Nous nous serrons la main et sortons du hall, laissant le palmier seul jusqu'au lendemain. En passant le portail, je crois reconnaître 478 qui tourne au coin de la rue. Je me ravise, me rappelant qu'elle est partie depuis déjà une dizaine de minutes, et pars en direction de la station de métro.
***
Mes devoirs terminés, le dîner dans mon estomac, ma douche faite, je m'allonge sur mon lit. Je prends ma tablette et regarde mes notifications. La plupart n'ont pas d'importance et je les supprime donc. Vers la fin, je repère celles qui m'intéressent vraiment : celles concernant le jeu Who I am. Je lance l'application et pose les neurotransmetteurs sur mes tempes avant de les activer grâce à ma montre. Des lunettes digitales se déploient devant mes yeux et je me retrouve plongée au cœur du New York d'avant guerre.
Je descends de la plateforme de matérialisation et file vers la rue pour arrêter un taxi. Quelques minutes plus tard, je suis au pied de ce que l'on appelle un gratte-ciel ou building dans ce monde. Cette immense tour de verre et d'acier abrite le siège de la guilde Rash, guilde que j'ai rejoint lors de la première épreuve de Vulcain. Dans le hall d'entrée, Léonie la capitaine d'équipe, Jules, Alice, Charles et Noa m'attendent. La brune rondelette semble en colère et râle sur le moindre livreur qui ose s'approcher trop près d'elle. La main ébène de Noa se pose sur mon épaule, me faisant comprendre que je n'ai rien à craindre. Je lui rends son salut et me tourne vers le roux visiblement désolée pour sa crise de folie de la dernière fois. Je lui souris aussi pour lui faire comprendre qu'il est pardonné, mais je retiens dans un coin de ma tête : fou furieux, faire attention en cas de pétage de câble. La rousse, quant à elle, se tient à l'écart et s'amuse avec une dague.
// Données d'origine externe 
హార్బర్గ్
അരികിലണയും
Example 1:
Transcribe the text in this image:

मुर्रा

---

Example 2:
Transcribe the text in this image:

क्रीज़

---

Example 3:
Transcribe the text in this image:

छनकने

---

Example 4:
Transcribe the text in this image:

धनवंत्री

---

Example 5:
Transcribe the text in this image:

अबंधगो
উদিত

Alors que je joue nerveusement avec ma tresse, Léonie rassemble notre petite équipe pour annoncer la mission du jour.
"Salut blondinette ! Pile à l'heure. Aujourd'hui, Vulcain nous assigne à la protection d'une star de la pop internationale : une certaine Céline Dion. C'est un personnage non jouable d'après nos informations, donc une personne de l'époque de création du jeu. Pas de temps à perdre selon le maître de guilde, on doit s'entraîner pour la prochaine épreuve majeure."
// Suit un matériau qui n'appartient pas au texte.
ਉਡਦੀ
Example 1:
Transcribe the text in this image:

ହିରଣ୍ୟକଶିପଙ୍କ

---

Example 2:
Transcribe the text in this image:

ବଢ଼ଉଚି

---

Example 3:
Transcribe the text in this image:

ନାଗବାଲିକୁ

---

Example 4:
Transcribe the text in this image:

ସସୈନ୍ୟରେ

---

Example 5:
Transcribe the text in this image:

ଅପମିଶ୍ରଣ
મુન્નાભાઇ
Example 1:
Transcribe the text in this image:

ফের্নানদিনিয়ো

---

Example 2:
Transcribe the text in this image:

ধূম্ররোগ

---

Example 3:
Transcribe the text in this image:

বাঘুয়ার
Une célébrité de l'époque ? Une Physique si elle avait vécu maintenant donc. J'entortille une mèche de ma tresse entre mes doigts, curieuse de découvrir son état d'esprit, et surtout, l'objectif de Vulcain. Le créateur ne semble pas faire les choses au hasard, tout semble pré-calculé.
"En bref, Alice et Charles vous serez en mode camouflage parmi la foule et à l'affût du moindre danger. Noa et Jules vous serez assignés à la garde rapprochée, donc costume pour vous les mecs."
Les deux se regardent, le plus jeune visiblement excité comme un enfant à l'idée de se déguiser, le métisse exaspéré de devoir mettre une tenue formelle.
"Althéa, j'espère que tu as bien révisé l'histoire de la Grosse Pomme car on va jouer les guides touristiques."